LAURA ISENSEE, BYLINE: Inside the gym at Forest Brook Middle School, where kids once played basketball, dozens of workers are pulling up the floorboards and hammering down exposed nails. This is just one of dozens of schools in the Houston district that needs major cleanup and repairs. Here, Harvey flooded the entire first floor with a foot of water that stood for three days. Superintendent Richard Carranza says now it's drying out.

RICHARD CARRANZA: You see these really eerie-looking plastic tubes throughout the hallways. And these are the vents where we're drying out the building.

ISENSEE: He walks through the main hallway where salvaged books are stacked waist high. Materials that have been soaked and ruined are bundled in plastic bags. And it actually doesn't smell that bad - now at least. Before, Carranza says...

CARRANZA: Imagine putting dirty towels in a washing machine and then forgetting to turn it on for a month. That's kind of what it smelled like. But it's working.

ISENSEE: But still, he says, repairs here could take another month. And because kids are supposed to start school Monday, administrators have to figure out where to send Forest Brook's 900 displaced students. District-wide, that number could be much higher.

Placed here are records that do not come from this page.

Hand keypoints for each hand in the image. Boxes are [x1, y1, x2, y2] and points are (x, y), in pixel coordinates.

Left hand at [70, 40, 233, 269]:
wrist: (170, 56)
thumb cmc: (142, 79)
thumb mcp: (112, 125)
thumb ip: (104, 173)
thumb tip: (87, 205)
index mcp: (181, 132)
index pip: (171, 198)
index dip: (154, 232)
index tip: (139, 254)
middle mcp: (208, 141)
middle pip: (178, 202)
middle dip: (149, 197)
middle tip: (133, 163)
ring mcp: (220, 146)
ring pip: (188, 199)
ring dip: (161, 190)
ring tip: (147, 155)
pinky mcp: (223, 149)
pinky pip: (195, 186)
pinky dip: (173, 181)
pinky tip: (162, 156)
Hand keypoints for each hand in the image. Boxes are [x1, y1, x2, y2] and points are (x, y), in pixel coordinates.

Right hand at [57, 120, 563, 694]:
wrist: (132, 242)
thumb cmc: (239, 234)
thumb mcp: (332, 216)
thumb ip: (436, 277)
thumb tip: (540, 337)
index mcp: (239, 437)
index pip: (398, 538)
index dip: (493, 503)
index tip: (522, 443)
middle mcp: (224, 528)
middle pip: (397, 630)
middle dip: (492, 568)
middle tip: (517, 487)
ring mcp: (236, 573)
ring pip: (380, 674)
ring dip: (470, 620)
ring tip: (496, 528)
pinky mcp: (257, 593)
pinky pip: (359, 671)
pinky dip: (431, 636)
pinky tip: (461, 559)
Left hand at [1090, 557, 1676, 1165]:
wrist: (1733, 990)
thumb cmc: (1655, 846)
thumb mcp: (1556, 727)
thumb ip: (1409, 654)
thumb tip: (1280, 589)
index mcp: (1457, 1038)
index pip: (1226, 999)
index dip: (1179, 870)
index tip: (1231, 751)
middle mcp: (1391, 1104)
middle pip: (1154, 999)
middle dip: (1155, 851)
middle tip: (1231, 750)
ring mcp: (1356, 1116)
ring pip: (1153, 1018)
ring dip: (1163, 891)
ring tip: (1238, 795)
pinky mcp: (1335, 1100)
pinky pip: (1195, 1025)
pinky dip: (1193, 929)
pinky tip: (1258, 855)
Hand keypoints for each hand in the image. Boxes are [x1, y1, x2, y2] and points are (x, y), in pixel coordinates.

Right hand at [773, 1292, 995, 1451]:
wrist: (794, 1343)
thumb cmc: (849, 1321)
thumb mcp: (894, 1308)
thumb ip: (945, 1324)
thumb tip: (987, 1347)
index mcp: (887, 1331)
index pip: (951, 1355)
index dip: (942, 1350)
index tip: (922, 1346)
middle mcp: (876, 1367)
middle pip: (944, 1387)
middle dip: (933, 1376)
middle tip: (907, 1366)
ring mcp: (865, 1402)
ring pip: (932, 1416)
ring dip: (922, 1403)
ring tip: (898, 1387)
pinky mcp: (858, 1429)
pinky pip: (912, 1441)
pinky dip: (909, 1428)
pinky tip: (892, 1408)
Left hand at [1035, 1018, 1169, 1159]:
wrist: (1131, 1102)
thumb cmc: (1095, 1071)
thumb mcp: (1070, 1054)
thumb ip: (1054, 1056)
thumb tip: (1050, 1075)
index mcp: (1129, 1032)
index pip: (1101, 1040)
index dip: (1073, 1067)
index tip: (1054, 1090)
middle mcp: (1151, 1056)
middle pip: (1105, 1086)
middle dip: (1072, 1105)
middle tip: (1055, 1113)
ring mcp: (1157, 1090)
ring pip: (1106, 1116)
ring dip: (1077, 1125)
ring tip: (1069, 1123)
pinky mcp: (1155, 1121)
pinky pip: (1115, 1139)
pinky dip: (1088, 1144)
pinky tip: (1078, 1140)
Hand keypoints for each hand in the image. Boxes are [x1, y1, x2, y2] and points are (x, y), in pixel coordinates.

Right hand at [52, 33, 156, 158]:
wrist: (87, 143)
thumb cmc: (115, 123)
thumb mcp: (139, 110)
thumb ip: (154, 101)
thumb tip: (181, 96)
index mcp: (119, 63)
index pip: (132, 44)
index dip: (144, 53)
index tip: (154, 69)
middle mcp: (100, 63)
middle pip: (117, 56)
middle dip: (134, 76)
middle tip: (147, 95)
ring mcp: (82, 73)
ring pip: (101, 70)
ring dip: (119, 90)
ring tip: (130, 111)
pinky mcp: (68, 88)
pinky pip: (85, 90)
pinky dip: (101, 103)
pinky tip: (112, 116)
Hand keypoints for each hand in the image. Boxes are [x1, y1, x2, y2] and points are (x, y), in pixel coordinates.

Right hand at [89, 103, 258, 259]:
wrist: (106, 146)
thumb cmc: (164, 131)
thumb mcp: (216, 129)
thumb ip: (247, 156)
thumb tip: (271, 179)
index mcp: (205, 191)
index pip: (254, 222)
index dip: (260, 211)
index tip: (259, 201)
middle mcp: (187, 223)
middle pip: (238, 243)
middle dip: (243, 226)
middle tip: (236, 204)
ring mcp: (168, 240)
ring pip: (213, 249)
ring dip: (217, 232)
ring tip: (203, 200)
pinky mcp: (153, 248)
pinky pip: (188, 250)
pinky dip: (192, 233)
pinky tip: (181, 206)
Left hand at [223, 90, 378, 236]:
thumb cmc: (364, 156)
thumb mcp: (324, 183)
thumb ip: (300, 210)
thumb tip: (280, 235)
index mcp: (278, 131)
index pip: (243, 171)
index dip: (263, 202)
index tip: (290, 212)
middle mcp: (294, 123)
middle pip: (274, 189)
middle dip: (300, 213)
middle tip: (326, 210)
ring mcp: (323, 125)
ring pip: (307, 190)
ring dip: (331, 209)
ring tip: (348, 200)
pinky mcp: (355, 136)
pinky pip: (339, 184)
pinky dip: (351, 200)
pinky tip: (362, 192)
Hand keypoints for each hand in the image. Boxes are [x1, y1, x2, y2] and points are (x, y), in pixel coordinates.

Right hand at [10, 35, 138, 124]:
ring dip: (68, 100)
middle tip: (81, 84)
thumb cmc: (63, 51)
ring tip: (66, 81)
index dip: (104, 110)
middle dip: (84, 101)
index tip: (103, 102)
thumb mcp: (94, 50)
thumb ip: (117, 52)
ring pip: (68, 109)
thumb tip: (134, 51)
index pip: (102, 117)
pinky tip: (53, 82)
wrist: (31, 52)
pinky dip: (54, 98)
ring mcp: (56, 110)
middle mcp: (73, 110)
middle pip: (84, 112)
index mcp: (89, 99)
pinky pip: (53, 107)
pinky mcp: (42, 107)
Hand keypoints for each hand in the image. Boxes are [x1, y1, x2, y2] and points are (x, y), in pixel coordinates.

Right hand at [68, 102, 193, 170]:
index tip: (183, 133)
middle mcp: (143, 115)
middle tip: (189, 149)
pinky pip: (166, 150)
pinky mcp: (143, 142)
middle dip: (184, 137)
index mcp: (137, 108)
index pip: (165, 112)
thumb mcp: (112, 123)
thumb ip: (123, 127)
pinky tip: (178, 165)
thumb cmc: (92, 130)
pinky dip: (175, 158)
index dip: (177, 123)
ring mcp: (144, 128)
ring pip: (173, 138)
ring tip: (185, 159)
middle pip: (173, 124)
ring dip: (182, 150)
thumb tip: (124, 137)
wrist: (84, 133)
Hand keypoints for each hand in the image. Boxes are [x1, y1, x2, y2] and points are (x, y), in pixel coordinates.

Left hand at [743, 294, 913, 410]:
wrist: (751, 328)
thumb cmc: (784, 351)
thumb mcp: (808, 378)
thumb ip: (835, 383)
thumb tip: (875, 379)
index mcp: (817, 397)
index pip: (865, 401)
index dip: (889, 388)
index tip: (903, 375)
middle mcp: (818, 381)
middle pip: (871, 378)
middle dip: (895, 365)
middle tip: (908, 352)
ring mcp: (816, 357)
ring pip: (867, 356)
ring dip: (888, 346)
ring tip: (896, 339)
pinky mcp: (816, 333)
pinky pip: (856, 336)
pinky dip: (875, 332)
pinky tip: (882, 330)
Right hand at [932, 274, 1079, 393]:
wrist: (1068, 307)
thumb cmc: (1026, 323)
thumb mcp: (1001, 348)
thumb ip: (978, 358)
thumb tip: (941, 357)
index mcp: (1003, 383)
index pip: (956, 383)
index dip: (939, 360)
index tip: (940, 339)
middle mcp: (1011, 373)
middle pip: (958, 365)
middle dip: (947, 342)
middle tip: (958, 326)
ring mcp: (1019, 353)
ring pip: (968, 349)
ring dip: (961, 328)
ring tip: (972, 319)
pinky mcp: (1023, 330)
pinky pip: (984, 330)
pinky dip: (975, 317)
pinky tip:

CARRANZA: It could get as much as 20,000 - 25,000. It just depends what we're finding.

ISENSEE: So far, they found major damage at about a quarter of Houston's nearly 300 schools. At least seven campuses won't open for the foreseeable future. And there's no cost estimate yet for repairs. More damage is being discovered. But at Forest Brook, it's clear the cleanup is expensive and only just beginning. Superintendent Carranza.

CARRANZA: How are we going to move these case - bookcases back in the library? When is the carpet coming for the library? Oh, is the - are the computers actually up and OK?

ISENSEE: On the other side of the district, Rene Sanchez, the principal of Chavez High School, says he feels blessed his campus was spared any major damage.

RENE SANCHEZ: It's great to be back on campus because that means, you know, it's only a matter of time before the students come back. And we can try to get back to some sense of normalcy.

ISENSEE: But he's already thinking ahead to when students are supposed to start next week.

SANCHEZ: Because even more so than before, when we were trying to help students get ready for college and career and life, right now we have to be able to kind of add that now to that.